Арман улыбнулся, и, покачав головой, разорвал нить пальцами.
— Мадам, я освободил вас.
— От сырных оков. Благодарю вас, добрый сэр. Но боюсь, что сырная привязанность простирается гораздо глубже.
Оба засмеялись.
— Думаешь, это из-за её имени? — вернулась к разговору Рейн-Мари. Редко её муж проявлял подобную нерешительность, хотя и подходил к принятию решений очень серьёзно. Его выбор определит судьбу людей вплоть до самого конца их жизни.

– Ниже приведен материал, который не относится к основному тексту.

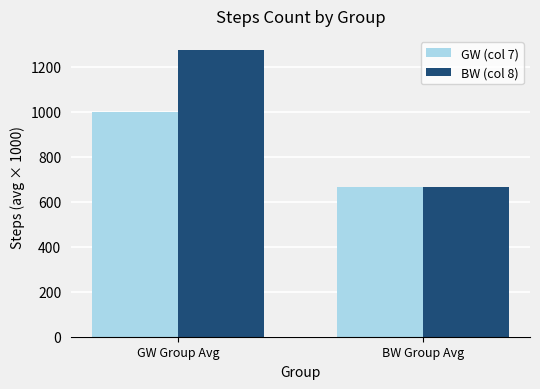

Reading left to right, list all the values displayed in this chart.

GW (col 7): 1000	667
BW (col 8): 1273	667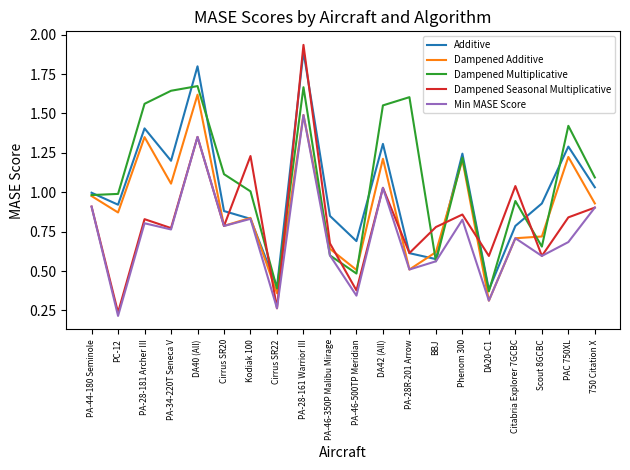

Rank the series by their average value, from lowest to highest.

Min MASE Score, Dampened Seasonal Multiplicative, Dampened Additive, Additive, Dampened Multiplicative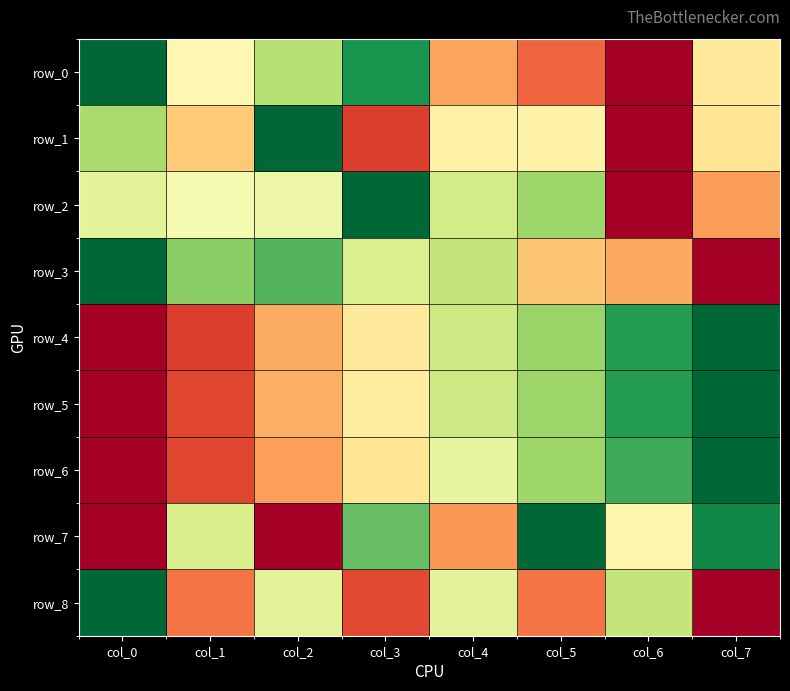

Between col_4 and col_3, which is larger?

col_3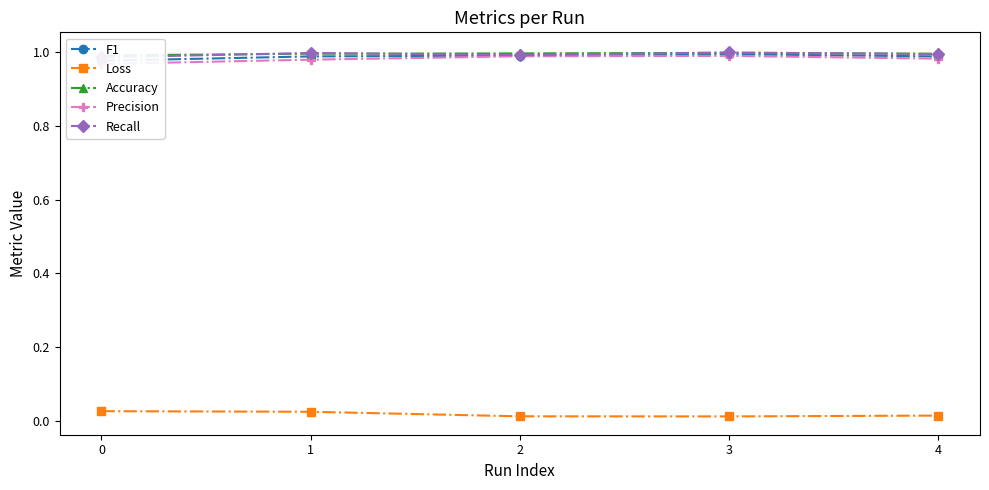

Which series changed the most between 2 and 3?

Recall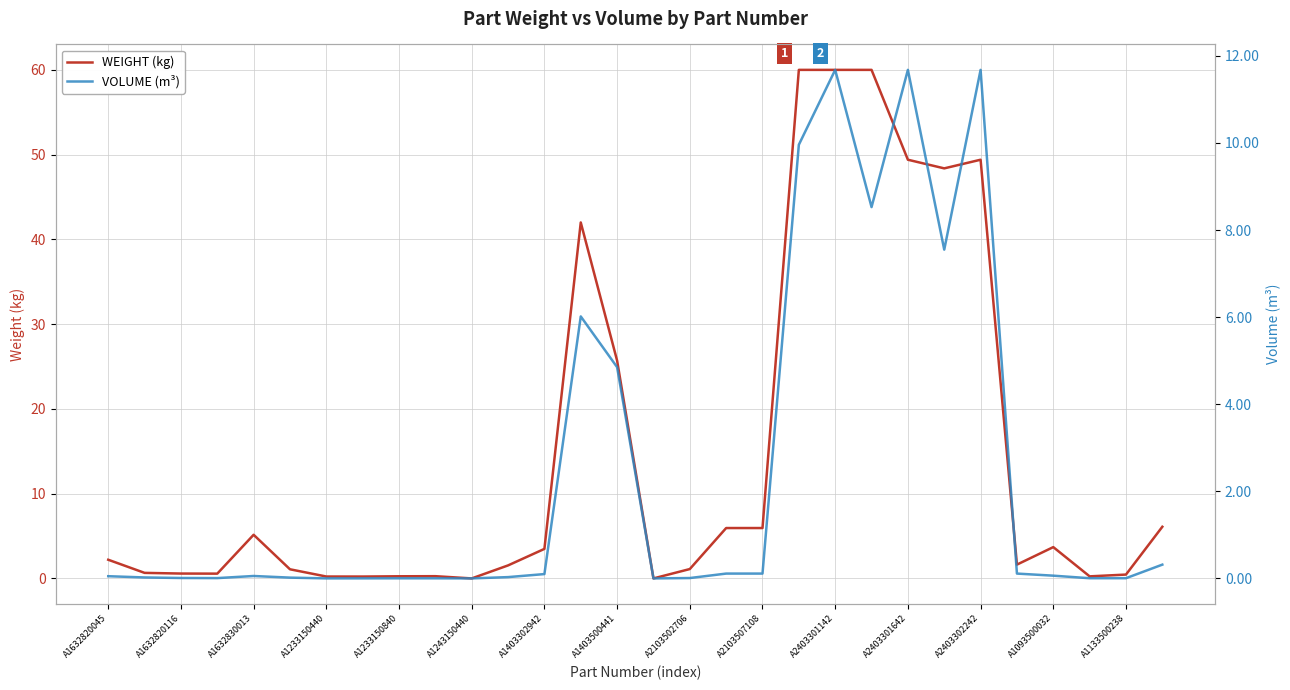

Which series has the largest range (max minus min)?

WEIGHT (kg)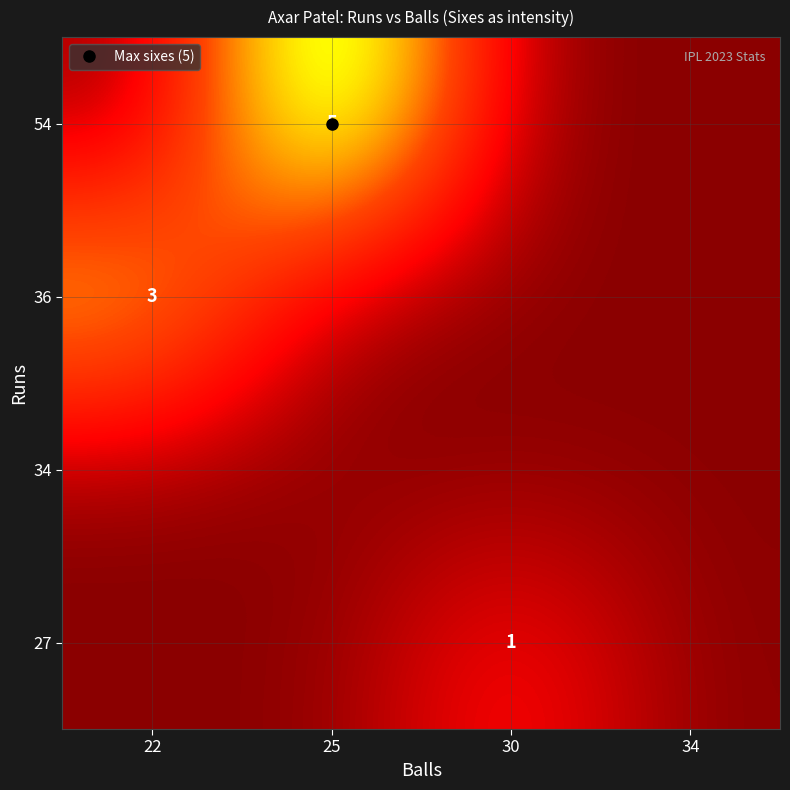

What is the total value across all series at 30?

1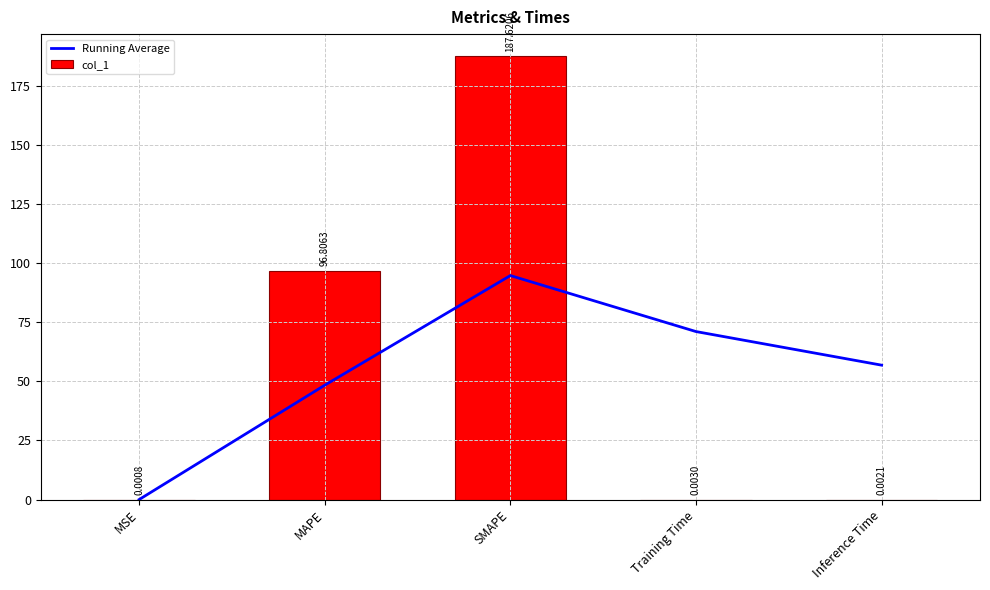

What position from the right is MAPE?

4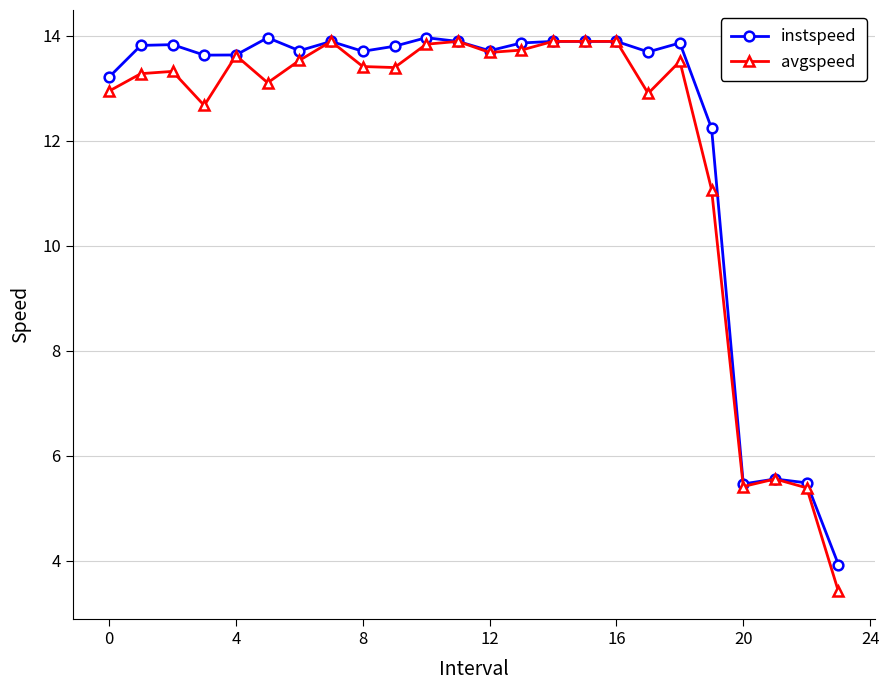

Which series has the widest spread of values?

avgspeed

— Амелия? — нахмурился Арман. — Я думал об этом. Но в данном случае с моей стороны какая-то неадекватная реакция, тебе не кажется? Матери нет почти пятьдесят лет. За это время мне встречались и другие Амелии…
— Не очень много.
— Non, c’est vrai. Но встречались же. И хотя имя всегда будет мне напоминать о матери, по факту я не думал о ней как об Амелии. Она была для меня Maman.
Конечно, он был прав. И он совершенно не стеснялся в своем почтенном возрасте говорить о “мамочке”. Рейн-Мари понимала, что речь идёт о последнем разе, когда он видел родителей. Ему тогда исполнилось всего девять. Родители были для мальчика не Онорэ и Амелией, а папой и мамой. Они отправились на ужин с друзьями. Он ждал их возвращения и поцелуя на ночь.